• Records supplied
***

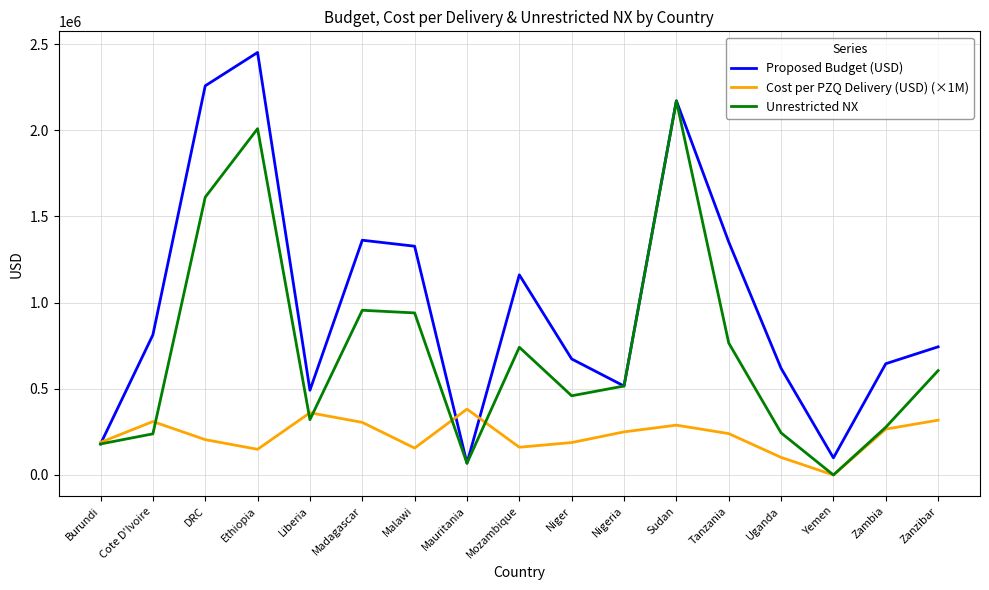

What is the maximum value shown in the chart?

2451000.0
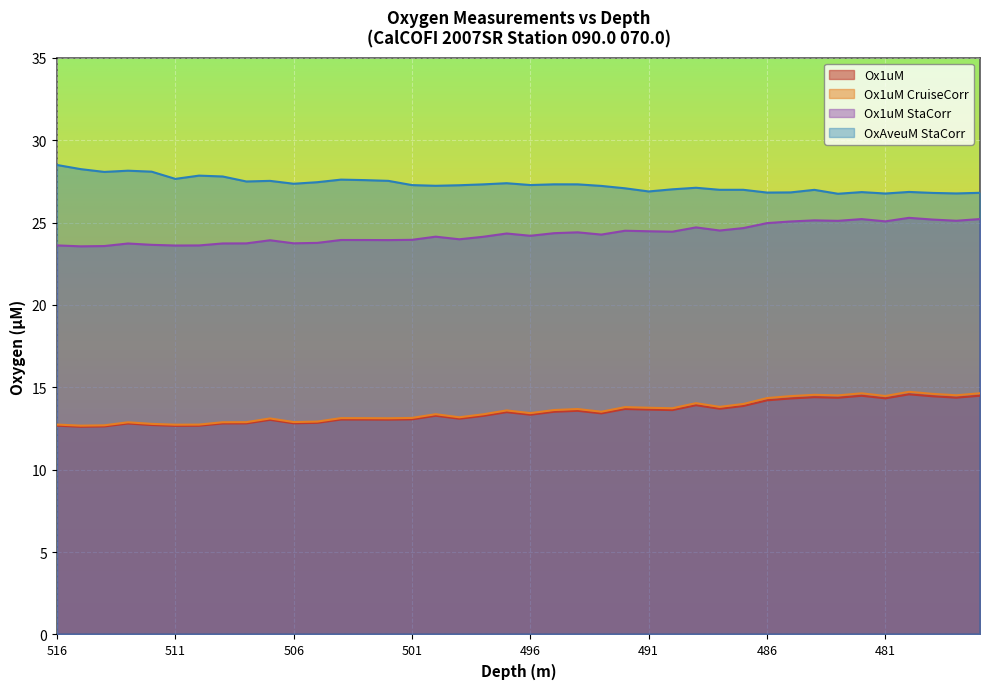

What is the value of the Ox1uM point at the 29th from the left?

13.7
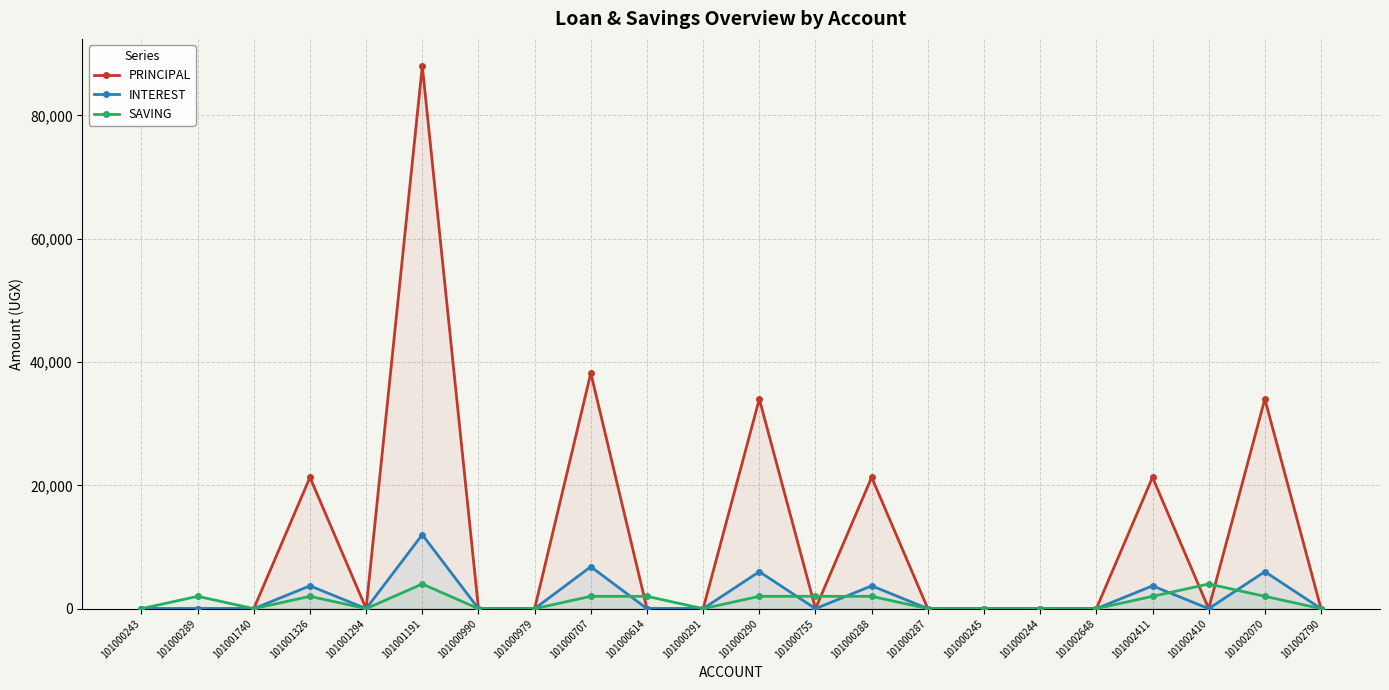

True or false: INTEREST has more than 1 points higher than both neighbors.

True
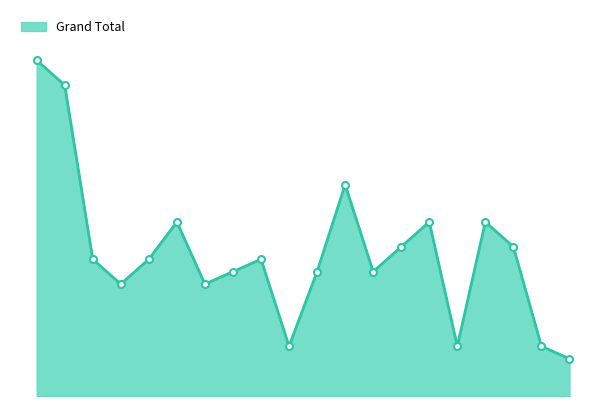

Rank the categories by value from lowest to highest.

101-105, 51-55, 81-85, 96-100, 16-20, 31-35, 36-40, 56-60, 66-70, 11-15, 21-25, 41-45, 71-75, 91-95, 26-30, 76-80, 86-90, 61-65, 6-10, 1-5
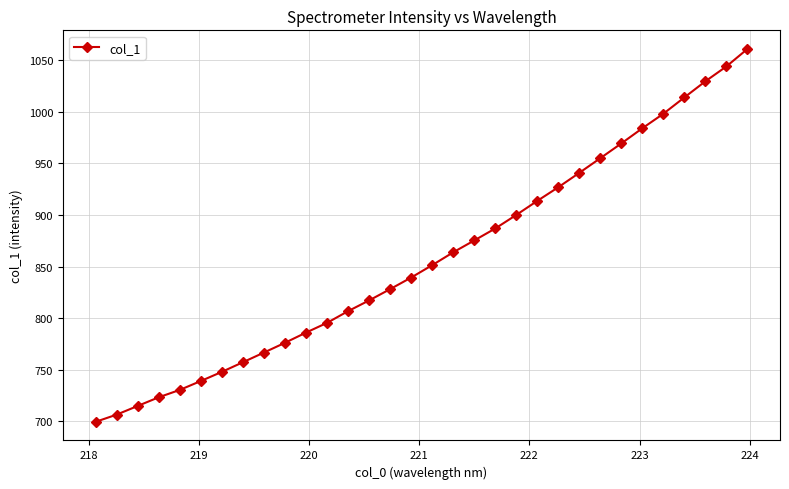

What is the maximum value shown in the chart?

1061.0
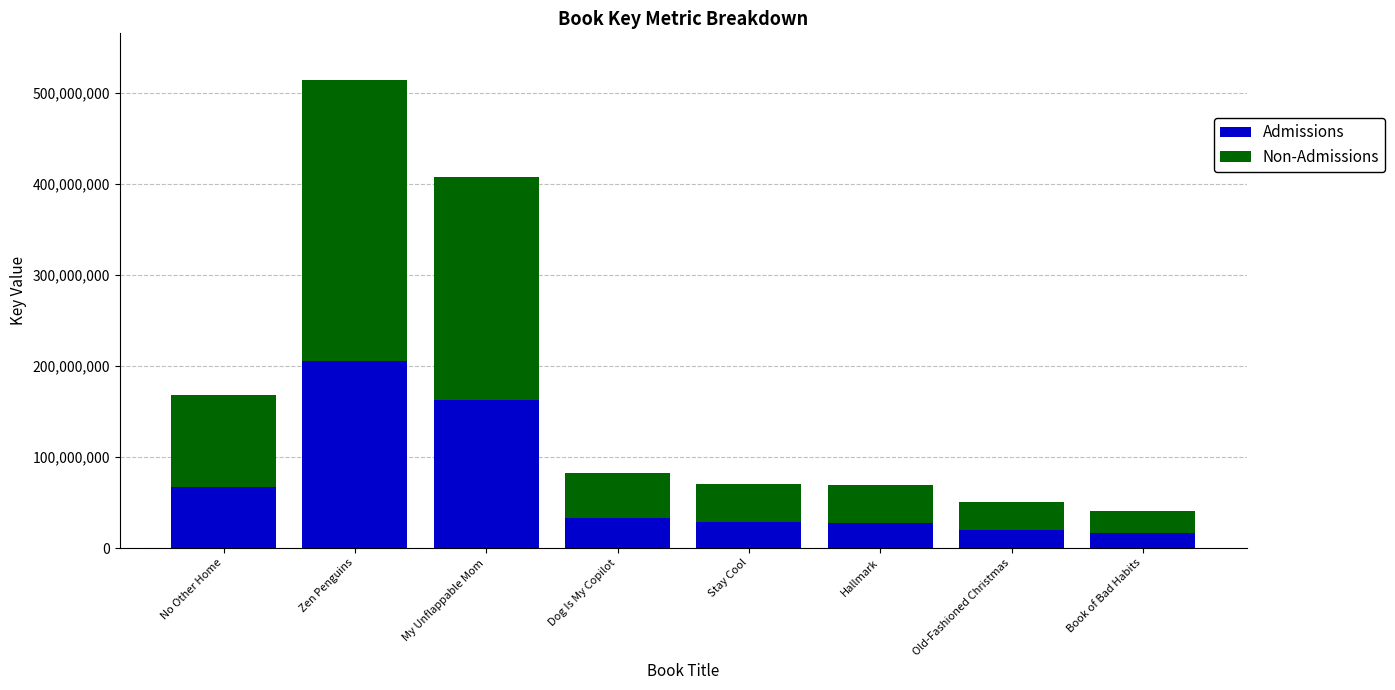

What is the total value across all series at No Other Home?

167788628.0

***

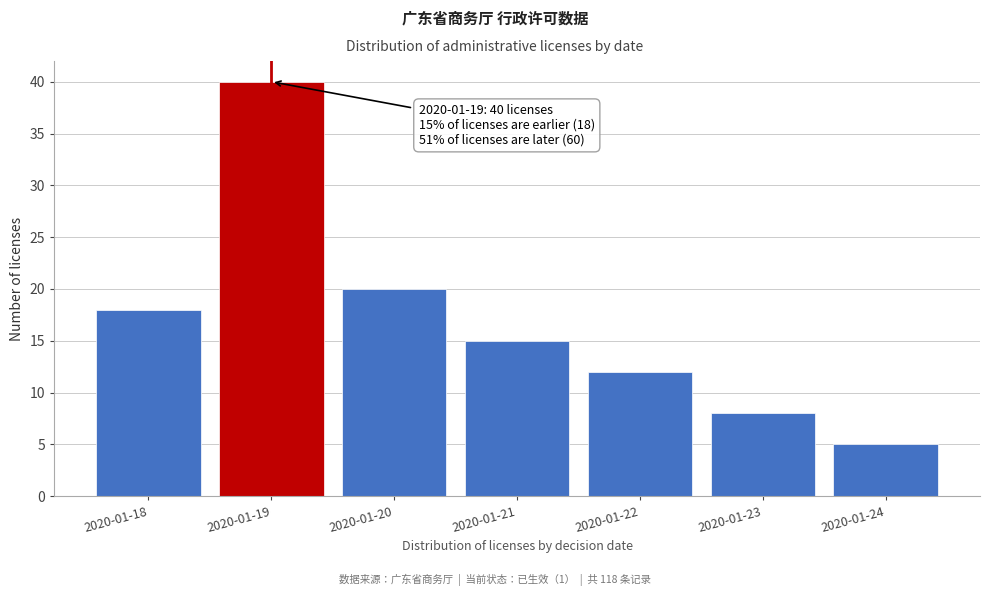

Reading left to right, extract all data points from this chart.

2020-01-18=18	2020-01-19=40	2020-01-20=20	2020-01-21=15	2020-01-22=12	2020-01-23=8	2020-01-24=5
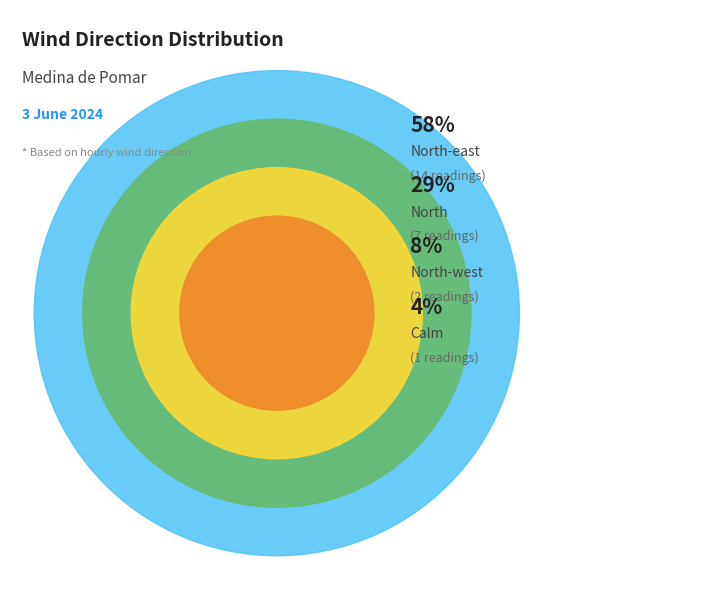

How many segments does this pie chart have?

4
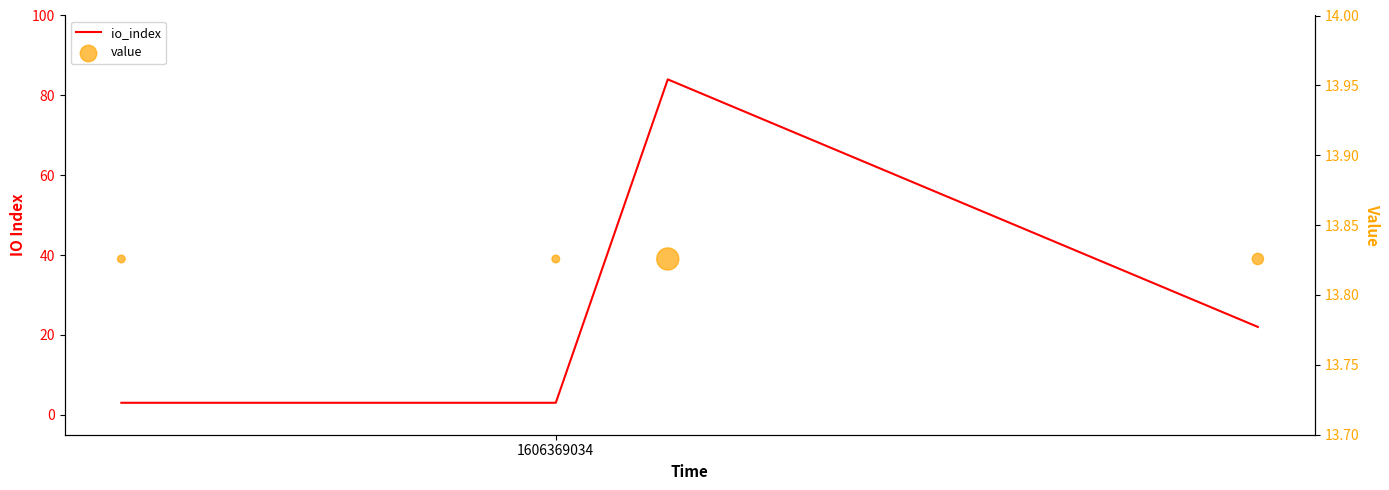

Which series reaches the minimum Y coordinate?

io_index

***

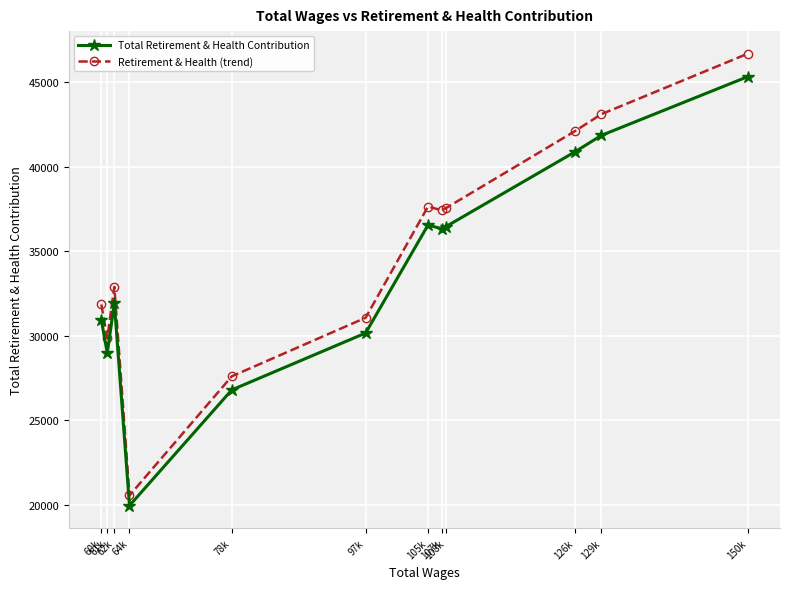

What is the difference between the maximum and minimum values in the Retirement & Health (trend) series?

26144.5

***

• Exercise requirements
Express as a JSON list of strings the lines of the items from the line that contains "True or false: INTEREST" through the line that contains "What is the total", one string per line and no blank lines. Omit the pictures from the list.

• The completed task
[
  "True or false: INTEREST has more than 1 points higher than both neighbors.",
  "True",
  "Rank the categories by value from lowest to highest.",
  "101-105, 51-55, 81-85, 96-100, 16-20, 31-35, 36-40, 56-60, 66-70, 11-15, 21-25, 41-45, 71-75, 91-95, 26-30, 76-80, 86-90, 61-65, 6-10, 1-5",
  "What is the maximum value shown in the chart?",
  "1061.0",
  "What is the total value across all series at No Other Home?"
]